The Love Parade was among the first sound efforts from director Ernst Lubitsch, as skilled a purveyor of romantic fables as Hollywood ever saw during its Golden Age. Kicking off a trend he’d carry on in later years through the likes of Ninotchka and The Shop Around the Corner, his objective here is to create a sort of fairy tale for grown-ups, marrying fanciful storytelling elements with weightier thematic undertones. This film being so early an entry into the burgeoning musical genre, greater emphasis is put on developing song-and-dance spectacle, yet Lubitsch devises numerous means to help it stand out against its more rigid and primitive contemporaries.

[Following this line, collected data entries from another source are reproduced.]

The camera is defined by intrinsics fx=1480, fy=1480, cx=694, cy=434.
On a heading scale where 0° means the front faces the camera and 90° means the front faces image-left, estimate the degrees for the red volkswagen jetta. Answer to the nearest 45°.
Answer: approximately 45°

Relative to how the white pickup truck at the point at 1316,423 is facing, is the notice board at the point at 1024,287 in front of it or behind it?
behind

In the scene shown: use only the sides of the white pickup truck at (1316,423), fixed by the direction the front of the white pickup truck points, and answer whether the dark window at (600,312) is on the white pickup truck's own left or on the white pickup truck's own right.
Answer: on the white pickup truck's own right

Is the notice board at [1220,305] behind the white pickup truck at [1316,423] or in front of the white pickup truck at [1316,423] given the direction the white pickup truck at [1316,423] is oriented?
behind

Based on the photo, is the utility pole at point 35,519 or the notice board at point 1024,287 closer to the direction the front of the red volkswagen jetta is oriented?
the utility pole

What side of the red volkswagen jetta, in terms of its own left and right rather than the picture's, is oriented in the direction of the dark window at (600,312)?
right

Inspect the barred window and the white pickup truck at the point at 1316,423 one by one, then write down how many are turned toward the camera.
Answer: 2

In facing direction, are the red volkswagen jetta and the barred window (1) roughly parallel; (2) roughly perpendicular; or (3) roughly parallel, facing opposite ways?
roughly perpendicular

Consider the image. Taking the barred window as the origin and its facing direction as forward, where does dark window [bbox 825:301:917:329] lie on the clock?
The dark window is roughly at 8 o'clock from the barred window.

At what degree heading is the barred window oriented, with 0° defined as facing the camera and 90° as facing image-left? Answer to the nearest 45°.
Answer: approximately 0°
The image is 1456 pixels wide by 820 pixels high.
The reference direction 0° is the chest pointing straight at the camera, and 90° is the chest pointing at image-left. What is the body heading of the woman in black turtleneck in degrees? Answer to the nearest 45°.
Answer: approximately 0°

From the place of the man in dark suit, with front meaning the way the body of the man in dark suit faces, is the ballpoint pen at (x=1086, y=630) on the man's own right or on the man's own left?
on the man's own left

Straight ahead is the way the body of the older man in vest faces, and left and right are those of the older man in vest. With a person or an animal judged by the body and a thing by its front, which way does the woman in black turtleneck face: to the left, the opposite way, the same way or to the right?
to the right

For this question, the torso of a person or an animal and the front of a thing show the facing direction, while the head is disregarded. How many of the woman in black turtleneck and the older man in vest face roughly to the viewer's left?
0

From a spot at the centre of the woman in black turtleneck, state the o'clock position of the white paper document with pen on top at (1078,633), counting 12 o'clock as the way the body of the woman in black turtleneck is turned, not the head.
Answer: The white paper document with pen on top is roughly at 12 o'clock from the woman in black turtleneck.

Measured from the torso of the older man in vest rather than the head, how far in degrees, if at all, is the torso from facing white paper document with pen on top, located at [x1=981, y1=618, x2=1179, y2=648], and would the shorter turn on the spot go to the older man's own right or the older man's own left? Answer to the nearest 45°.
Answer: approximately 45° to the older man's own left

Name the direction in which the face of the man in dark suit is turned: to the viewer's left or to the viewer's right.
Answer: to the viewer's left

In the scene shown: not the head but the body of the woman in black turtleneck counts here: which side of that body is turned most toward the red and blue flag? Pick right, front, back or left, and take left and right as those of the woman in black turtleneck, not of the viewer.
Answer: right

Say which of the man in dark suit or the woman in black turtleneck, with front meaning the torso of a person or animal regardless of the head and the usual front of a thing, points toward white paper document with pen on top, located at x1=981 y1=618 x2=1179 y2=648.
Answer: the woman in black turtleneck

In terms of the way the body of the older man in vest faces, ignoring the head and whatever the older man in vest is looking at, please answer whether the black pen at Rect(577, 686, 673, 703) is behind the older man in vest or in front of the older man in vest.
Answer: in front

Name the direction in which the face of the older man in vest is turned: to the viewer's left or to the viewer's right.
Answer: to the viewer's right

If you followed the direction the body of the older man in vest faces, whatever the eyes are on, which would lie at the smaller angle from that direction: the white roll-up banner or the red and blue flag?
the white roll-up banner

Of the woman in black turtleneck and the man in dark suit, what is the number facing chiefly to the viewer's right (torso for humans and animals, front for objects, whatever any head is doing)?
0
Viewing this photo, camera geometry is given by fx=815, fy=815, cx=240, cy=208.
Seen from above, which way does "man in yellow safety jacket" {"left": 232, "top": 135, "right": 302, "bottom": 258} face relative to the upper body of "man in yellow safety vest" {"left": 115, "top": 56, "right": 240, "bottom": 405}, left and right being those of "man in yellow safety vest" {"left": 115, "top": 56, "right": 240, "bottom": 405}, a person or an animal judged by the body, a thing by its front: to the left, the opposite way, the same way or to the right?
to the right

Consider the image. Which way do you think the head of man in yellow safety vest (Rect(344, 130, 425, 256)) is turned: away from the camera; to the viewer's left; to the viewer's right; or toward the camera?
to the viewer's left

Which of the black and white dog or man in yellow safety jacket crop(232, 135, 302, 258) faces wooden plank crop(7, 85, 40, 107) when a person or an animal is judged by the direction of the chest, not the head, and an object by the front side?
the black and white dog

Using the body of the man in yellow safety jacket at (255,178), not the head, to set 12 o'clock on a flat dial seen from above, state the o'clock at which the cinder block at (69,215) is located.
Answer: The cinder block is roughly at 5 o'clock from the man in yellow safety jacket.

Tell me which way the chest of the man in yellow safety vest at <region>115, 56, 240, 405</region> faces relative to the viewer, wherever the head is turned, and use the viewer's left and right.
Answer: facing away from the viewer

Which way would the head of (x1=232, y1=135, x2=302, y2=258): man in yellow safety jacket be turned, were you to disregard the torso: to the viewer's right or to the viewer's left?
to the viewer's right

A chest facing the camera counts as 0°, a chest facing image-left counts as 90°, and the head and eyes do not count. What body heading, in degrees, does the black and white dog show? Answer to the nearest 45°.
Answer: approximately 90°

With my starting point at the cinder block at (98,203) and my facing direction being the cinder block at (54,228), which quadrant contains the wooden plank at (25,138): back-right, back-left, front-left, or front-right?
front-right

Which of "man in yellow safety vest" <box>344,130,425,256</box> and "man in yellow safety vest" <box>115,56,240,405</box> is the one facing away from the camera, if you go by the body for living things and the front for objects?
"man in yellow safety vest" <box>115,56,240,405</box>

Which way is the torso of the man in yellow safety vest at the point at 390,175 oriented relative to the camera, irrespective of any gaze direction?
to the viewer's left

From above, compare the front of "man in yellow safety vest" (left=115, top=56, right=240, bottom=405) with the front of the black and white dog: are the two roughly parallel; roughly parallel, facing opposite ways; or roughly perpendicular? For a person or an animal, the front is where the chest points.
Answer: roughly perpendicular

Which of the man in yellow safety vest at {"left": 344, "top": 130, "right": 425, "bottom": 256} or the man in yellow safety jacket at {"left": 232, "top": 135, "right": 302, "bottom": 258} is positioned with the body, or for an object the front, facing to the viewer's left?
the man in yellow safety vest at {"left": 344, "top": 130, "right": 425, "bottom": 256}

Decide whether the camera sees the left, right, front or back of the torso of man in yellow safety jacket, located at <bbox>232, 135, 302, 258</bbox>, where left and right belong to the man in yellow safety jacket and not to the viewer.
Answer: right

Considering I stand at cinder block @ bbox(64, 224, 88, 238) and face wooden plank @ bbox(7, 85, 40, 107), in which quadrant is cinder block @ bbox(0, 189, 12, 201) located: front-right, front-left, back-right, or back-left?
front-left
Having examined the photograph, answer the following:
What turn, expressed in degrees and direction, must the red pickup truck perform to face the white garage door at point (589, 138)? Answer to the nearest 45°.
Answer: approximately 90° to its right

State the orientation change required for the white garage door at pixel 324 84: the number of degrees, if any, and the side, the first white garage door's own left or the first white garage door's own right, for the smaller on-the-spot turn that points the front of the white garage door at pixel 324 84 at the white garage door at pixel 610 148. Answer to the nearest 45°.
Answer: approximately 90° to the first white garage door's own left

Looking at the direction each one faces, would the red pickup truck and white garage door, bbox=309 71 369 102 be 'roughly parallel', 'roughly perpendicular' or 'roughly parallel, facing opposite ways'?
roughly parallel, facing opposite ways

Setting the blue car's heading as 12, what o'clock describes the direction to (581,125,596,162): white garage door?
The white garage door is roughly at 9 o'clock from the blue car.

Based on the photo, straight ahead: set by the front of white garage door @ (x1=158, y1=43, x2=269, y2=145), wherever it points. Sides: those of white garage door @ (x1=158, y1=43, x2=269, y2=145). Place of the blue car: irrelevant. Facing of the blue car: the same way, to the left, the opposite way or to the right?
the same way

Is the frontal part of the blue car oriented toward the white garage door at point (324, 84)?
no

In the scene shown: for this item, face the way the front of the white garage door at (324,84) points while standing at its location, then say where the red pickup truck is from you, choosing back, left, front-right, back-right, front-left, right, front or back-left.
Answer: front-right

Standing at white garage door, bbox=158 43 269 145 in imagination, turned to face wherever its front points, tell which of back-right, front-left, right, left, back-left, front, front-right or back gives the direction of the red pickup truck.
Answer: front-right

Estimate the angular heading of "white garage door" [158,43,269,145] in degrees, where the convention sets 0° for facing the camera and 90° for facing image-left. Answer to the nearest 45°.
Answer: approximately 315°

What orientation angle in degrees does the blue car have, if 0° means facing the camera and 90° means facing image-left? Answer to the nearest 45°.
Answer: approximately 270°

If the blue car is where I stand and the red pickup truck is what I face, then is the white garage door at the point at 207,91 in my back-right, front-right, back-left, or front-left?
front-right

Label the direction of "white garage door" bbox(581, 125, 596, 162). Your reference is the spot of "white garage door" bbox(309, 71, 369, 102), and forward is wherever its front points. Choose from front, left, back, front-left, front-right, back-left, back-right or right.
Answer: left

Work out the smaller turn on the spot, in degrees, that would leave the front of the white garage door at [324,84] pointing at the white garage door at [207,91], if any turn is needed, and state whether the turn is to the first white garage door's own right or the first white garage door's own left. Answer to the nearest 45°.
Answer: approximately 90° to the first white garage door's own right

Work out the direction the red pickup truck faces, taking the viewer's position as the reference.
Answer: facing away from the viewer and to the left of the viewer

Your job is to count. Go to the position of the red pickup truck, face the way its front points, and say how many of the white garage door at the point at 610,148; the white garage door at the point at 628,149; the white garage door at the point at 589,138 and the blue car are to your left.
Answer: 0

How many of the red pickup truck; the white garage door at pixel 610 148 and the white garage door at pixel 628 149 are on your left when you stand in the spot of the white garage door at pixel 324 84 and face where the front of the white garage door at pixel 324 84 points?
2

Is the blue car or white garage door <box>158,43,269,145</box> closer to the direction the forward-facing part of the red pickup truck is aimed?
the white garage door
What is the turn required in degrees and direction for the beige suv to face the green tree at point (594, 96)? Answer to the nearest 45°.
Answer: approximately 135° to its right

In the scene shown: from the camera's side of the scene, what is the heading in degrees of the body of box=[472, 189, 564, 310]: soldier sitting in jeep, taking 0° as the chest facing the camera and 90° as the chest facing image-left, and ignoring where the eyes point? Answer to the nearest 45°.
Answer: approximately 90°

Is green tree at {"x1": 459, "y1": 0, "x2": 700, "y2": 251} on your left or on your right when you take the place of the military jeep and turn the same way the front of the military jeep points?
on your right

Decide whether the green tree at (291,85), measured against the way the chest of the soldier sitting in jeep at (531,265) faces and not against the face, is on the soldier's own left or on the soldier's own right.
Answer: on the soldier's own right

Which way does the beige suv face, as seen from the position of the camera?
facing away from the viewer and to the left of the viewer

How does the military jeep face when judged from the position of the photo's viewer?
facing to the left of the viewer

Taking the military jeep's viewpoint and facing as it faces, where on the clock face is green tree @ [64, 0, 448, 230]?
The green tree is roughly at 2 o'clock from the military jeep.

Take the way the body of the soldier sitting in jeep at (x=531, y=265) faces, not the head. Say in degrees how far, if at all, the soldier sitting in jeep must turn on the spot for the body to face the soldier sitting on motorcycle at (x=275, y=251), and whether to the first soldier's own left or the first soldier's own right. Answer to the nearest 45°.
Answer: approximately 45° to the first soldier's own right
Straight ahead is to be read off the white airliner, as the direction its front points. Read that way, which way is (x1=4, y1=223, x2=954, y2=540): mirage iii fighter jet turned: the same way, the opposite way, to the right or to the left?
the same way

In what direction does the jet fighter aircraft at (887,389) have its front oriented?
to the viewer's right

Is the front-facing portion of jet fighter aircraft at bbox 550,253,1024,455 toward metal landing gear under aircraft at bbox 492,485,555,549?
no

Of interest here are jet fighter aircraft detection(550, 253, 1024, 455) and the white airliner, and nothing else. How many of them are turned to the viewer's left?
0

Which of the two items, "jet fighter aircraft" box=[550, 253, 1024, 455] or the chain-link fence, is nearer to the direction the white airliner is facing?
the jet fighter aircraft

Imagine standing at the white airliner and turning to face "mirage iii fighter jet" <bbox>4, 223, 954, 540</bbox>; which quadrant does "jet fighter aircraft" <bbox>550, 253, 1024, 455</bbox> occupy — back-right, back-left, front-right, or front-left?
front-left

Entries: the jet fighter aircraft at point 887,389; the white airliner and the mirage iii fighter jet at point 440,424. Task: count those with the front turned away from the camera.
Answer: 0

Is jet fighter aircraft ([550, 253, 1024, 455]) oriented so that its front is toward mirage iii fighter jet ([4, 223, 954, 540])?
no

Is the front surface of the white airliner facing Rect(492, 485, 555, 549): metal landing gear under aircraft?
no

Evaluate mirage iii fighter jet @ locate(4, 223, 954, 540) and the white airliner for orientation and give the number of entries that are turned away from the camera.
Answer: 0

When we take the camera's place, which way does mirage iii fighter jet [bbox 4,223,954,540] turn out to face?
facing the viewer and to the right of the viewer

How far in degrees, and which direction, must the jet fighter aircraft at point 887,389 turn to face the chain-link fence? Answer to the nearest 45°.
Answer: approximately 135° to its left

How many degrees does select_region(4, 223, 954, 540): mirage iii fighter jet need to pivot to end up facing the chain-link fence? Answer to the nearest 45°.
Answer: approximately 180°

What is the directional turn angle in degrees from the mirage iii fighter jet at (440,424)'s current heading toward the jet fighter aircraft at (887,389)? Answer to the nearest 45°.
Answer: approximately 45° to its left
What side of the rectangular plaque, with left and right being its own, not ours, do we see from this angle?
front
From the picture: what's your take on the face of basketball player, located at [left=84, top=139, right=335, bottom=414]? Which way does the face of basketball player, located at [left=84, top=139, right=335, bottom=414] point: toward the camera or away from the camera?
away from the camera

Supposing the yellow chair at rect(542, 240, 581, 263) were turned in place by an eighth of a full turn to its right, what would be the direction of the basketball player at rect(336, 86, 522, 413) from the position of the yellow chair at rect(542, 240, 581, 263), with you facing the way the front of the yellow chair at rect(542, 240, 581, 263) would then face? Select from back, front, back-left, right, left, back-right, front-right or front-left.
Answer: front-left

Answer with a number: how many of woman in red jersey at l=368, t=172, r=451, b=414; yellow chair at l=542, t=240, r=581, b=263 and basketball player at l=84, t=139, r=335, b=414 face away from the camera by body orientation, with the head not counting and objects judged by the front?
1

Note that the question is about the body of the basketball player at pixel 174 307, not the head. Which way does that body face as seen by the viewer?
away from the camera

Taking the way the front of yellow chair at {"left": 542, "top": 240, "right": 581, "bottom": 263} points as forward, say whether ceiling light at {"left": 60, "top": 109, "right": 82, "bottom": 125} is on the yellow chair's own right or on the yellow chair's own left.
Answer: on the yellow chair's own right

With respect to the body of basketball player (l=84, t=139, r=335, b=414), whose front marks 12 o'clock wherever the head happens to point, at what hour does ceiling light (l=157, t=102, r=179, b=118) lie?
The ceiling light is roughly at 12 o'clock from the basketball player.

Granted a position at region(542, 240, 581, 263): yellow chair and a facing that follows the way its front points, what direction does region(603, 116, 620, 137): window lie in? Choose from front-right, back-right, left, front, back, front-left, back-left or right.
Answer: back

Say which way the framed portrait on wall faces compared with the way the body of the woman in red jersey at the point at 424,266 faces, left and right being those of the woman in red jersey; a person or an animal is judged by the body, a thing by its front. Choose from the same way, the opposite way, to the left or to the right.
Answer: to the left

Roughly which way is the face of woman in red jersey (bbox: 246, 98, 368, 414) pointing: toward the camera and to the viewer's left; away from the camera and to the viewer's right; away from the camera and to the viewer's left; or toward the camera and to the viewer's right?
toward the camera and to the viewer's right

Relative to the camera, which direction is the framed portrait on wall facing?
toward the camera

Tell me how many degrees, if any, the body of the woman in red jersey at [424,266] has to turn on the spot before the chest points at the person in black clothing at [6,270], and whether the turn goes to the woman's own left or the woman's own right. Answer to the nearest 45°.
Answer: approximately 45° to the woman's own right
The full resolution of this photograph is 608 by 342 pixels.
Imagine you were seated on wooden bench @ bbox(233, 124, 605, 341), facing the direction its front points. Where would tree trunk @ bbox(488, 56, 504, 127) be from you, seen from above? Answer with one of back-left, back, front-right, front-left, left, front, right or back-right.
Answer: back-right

Outside of its tinkering with editing techniques and the inclusion of some wonderfully-staged physical comedy from co-stars Lupino Lane and Lillian Roth, The Love Parade‘s greatest asset is the wicked streak lurking just underneath its otherwise mushy façade. There’s a wink behind nearly everything this movie does, be it in the form of Chevalier’s fourth wall-breaking nods to the camera or the many examples of wry social satire at work. Lubitsch takes real delight in sticking it to the institutions on his list, with poking fun at the male ego’s fragility of particular interest, if not his top target. On more than a few occasions are the pretensions of masculinity yanked away, as when Louise’s blustering advisers are shown to be no better than a group of giggling gossips as they keep tabs on her first date with the count.

As the picture strives for equal opportunity amongst the sexes, it only makes sense that The Love Parade take the queen herself to task, as well. In doing so, though, more harm than good comes about, as Lubitsch fails to make as compelling of a case for Louise’s dressing-down as he does for Alfred’s. Seeing the serial ladies man get his just desserts is one thing, but after witnessing what little cruelty there is in the way Louise regards her new hubby, that the last act seems to wag its finger at her as strongly as it does is downright confusing. For a spot, it appears as if The Love Parade is more concerned with taking shots at the aristocracy’s most outdated customs, what with all the focus cast on royal red tape curtailing even the smallest shred of Alfred’s personal freedom. Unfortunately, the story exaggerates the size of Louise’s role in this (as well as in a hastily-cobbled subplot about Sylvania needing a loan), leaving the movie to wrap up with that most tired of suggestions: no matter how much power they yield, all women “really” want is a man to show them what’s what. This leaves a bitter taste that The Love Parade‘s charms can’t entirely wash out, though that doesn’t stop the otherwise sharp script and very appealing leads from giving it a go. MacDonald brings equal parts grace and fire to her character, transforming Louise into a kind ruler who can still cut through the baloney surrounding her on a constant basis. Though it’s a shame she’s not allowed to cut as loosely as her co-star is, her chemistry with Chevalier remains fittingly playful, with the latter’s rascally charisma consistent from scene to scene.

While lacking the same timeless quality as future Lubitsch productions, The Love Parade is fascinating to take in as a kind of first draft, one introducing both themes that would spring up in those later films and the manner in which he’d tackle them. Where other musicals of the era were skittish about how much their actors could move and what taboos could be tested, this movie goes with the flow, having its actors bound across the screen and trade in as much sentimentality as they do double entendre. Not all of its choices have withstood the test of time, but on the whole, The Love Parade still serves as a master class on the heights of naughtiness similar stories can reach while hanging the most innocent of smiles on their mugs.